In the records that follow, show each line where the word "Left" is present.
--- DATA TO USE ---
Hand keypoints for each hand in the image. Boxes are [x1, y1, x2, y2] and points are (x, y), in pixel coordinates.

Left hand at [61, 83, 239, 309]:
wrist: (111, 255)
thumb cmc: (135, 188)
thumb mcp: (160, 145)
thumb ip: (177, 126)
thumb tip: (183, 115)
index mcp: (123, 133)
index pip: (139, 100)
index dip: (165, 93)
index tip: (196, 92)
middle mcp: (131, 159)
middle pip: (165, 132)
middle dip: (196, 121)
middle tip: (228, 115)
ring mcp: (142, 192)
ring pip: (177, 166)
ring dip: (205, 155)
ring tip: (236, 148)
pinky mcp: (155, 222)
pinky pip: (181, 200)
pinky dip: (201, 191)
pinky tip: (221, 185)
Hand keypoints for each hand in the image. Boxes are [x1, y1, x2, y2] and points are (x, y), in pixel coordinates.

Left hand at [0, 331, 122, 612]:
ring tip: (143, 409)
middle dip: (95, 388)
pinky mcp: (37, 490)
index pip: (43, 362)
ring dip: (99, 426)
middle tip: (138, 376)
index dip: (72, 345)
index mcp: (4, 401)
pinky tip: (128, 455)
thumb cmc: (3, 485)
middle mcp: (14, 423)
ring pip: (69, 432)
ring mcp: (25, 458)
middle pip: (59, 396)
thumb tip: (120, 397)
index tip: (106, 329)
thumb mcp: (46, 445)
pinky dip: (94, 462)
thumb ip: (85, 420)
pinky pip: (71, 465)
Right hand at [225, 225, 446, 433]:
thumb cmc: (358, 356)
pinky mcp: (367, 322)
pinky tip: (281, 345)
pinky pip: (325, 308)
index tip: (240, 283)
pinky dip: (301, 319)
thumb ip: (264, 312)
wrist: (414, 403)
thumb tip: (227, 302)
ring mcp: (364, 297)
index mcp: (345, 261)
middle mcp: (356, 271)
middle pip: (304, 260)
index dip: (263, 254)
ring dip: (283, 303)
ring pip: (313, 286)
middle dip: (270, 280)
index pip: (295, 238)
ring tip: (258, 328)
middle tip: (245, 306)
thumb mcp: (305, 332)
---
--- DATA TO USE ---
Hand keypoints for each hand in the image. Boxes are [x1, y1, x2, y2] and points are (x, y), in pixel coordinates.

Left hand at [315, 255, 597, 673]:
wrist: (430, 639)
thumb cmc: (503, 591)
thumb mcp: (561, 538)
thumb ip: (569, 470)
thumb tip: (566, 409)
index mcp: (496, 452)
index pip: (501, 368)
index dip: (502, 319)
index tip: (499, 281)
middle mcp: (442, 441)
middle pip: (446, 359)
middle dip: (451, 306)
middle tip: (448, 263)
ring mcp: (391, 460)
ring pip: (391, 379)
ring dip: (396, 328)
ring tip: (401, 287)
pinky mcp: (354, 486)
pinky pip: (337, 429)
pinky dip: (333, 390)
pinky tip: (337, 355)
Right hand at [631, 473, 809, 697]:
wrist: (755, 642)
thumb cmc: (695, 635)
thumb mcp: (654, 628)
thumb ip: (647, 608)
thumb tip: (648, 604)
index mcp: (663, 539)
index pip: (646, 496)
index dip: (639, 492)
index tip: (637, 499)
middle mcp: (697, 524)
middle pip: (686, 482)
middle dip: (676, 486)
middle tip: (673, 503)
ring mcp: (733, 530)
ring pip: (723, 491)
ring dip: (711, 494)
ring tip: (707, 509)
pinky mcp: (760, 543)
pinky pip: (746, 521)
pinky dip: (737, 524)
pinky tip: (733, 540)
---
--- DATA TO USE ---
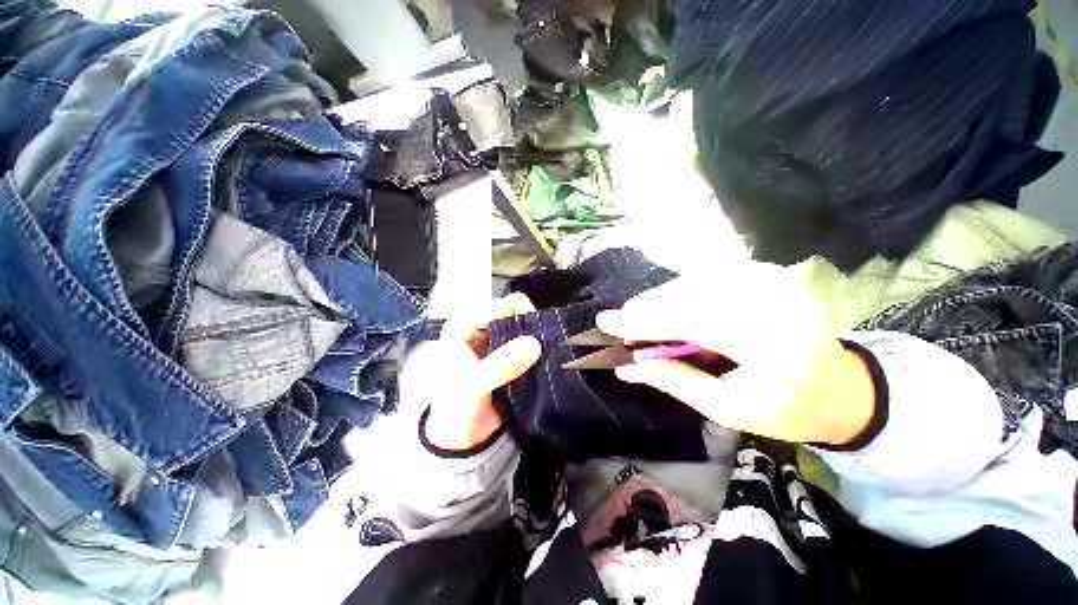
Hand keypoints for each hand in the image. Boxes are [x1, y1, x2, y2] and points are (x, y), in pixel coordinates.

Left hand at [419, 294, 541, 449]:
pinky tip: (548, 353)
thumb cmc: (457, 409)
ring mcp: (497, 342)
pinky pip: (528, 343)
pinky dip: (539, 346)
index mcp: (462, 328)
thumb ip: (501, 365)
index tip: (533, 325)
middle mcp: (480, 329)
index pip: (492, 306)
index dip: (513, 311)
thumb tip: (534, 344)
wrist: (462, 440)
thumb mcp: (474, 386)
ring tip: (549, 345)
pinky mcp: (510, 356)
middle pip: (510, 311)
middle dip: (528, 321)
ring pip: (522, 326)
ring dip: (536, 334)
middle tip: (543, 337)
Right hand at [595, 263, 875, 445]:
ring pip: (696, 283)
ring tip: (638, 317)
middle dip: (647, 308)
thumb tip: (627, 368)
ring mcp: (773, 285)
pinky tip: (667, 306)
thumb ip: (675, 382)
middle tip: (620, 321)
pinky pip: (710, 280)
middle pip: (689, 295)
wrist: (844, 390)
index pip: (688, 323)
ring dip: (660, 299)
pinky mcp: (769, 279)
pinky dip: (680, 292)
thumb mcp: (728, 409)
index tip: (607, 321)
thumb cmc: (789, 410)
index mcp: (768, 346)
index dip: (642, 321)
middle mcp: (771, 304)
---
RESPONSE AREA:
Left hand at [61, 83, 239, 309]:
Left hand at [0, 331, 122, 612]:
Left hand at [315, 255, 597, 673]:
Left hand at [419, 294, 541, 449]:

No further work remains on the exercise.